ルフィからウタへ向く感情は重い
「つっかれたー、全くあの人の訓練ハードすぎてつらいわー」
愚痴をこぼしながら今日もサボりにお気に入りの場所に移動する。ちょうど生えている木が日陰になってサボりに丁度いいあの場所は自分のお気に入りだ。
バレないようにその場所にたどり着けば先客がいるではないか。壁と木の隙間から見えるその横顔は、普段お世話になってる先輩の顔だった。トレードマークである麦わら帽子がないことに疑問を覚えながら、先輩に近づいた。
「ルフィ先輩もさぼりっすか?」
「わりぃ、ちょっと休憩中だ。それとあんまりうるさくしないでやってくんねーか?」
そう言って人差し指を唇に当てる先輩の腰元には、先輩の麦わら帽子をかぶり、太ももを枕にするよう横になっている人がいた。耳をすませば微かに聞こえてくるその吐息から、どうやら睡眠中のようだ。まぁ先輩がこんな事する相手なんて一人しかおらず、その証拠に麦わら帽子からはこれまたトレードマークである紅白の髪の毛がはみ出してる。
「いや~珍しいっすね、ルフィ先輩だけでなくウタ先輩までさぼりっすか?」
声量を落としながら先輩に問うと、どうやら午後から非番だったらしくウタ先輩がルフィ先輩に歌を聞かせた後、そのまま眠ってしまったらしい。どうせまたラブソングを想い人に聞かせていたのだろう。噂によると未発表のラブソングだけで100を超えるとか。まぁそれを聞く権利があるのは目の前にいるルフィ先輩だけだが・・・
それによく見ると自分からは麦わら帽子で見えないウタ先輩の寝顔を堪能しているらしい。
「まったくルフィ先輩も、ウタ先輩のことめちゃくちゃ大事にしてますねー」
「そうだな、一番大事だ」
揶揄するように先輩に言ったが、思っていたのとは異なる反応で驚く。海軍内部だとバカップル・・・他にはケンカップルやら、なんともまぁ色々と有名な二人だが、普段のルフィ先輩とは全く違う声色に、
「(ホントにルフィ先輩っすかこれ)」
と思わずにはいられなかった。
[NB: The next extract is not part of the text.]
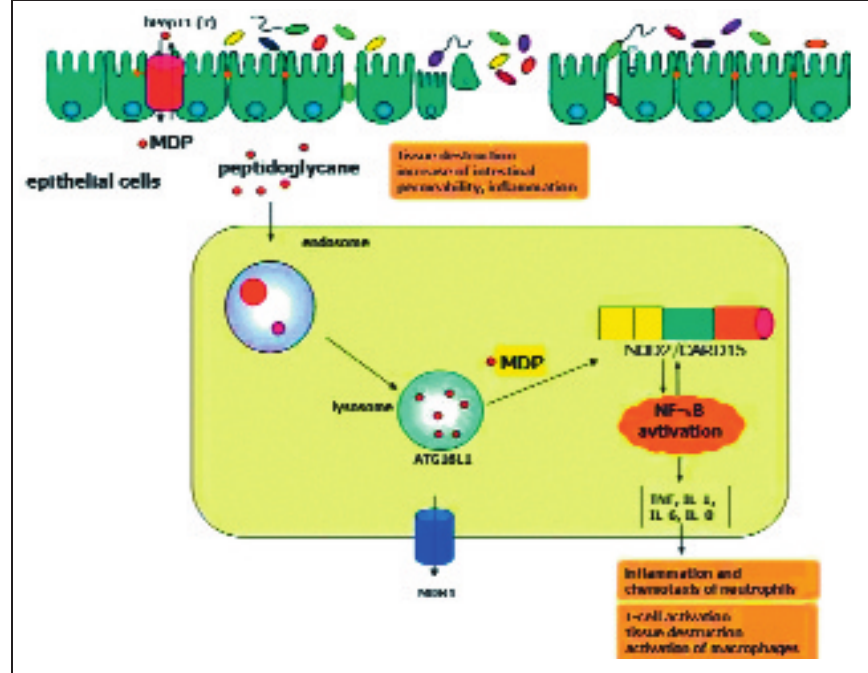
Pathophysiology of IBD: Barrier function and innate immune defense against invading pathogens are altered in CD. After active uptake via peptide transporter hPepT1 or other mechanisms, peptidoglycans are taken up and degraded by the endo-lyso- some. Variants of endolysolomal proteins (such as ATG16l1) have been shown to be associated with susceptibility to develop CD. MDP binds to the NOD2/CARD15 protein thereby activating NF κ B and consequently inducingTNF, Il-1, Il-6, and Il-8 secretion. NOD2 variants are less effec- tive in binding MDP and do not activate the in- nate immune systems as effective as wildtype NOD2. In summary, the genetic variants asso- ciated with an increased risk to develop CD cause a less effective reaction to invading bac- teria and bacterial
ウタ先輩に向いているその顔は普段とは異なる慈しむようで、それに加えて繊細な手付きでウタ先輩をなでている。
「(それに珍しいもん見れたっすね、いや~まさか先輩がこんな顔するとは思わないっすよ)」
そんな事考えながら相変わらず麦わら帽子で見えないウタ先輩とルフィ先輩を交互に見ていたら、ルフィ先輩はウタ先輩を見ながら静かに、だけど確かな信念がこもった声で言い放った。
「俺の全てはウタの物だ。ウタは俺の全てだ。」
とんでもない爆弾発言に思考が一瞬どころではない、完全にとんでしまった。先程まで話していたルフィ先輩と、眼前にある人物が一致せず、脳がバグって停止する。鏡を目の前に持っていけばとんでもないアホ面していただろう。
そんな感じで思考回路が回復しない中、ルフィ先輩は顔だけをこちらに向けて言葉を続ける。
「それと休憩するのはいいけど、ウタの寝顔は見ちゃダメだぞ」
その言葉と共に出てきた威圧感に、停止していた思考を無理やり回復させた。普段行っていた戦闘訓練のおかげで思考回路が回復した事に感謝したいところたが、危うく戦闘態勢を取りかけた。言い放ったルフィ先輩の顔は姫を守る騎士の如く、まるでウタ先輩のライブを護衛している時の顔だった。
「いやぁ~ちょっと用事を思い出したんで、休憩は終わりにするっす」
そう言って早足でその場を離れる。流石に馬に蹴られて閻魔の存在証明などしたくないし、これ以上二人の邪魔になるだろう。
そそくさに帰る後輩を後目にウタに視線を戻す。この寝顔を堪能するのは自分だけ、他の誰にも見せたくないと思う。それに先程言った言葉に嘘はない。
「ルフィ・・・ずっと・・・一緒に・・・」
「あぁずっと一緒だ、何があっても絶対にウタを守る」
絶対に一人にしないように、ウタの寝言に返答する。シャンクスと別れの際の約束ではなく、自分の情景に、新時代を作ることを誓いあった仲として、そしてかけがえの無い存在に、愛するあなたに全てをつくそう。
とどのつまり麦わらのルフィは、ずっと前からウタに惚れていたのだ。
【あとがき】
モブは設定上ルフィの後輩でテキトーに用意した都合のいい語り部。
バカップルと書いたが本人達は付き合ってるつもりはない。
なお威圧感は覇王色がちょっと漏れ出してるご様子。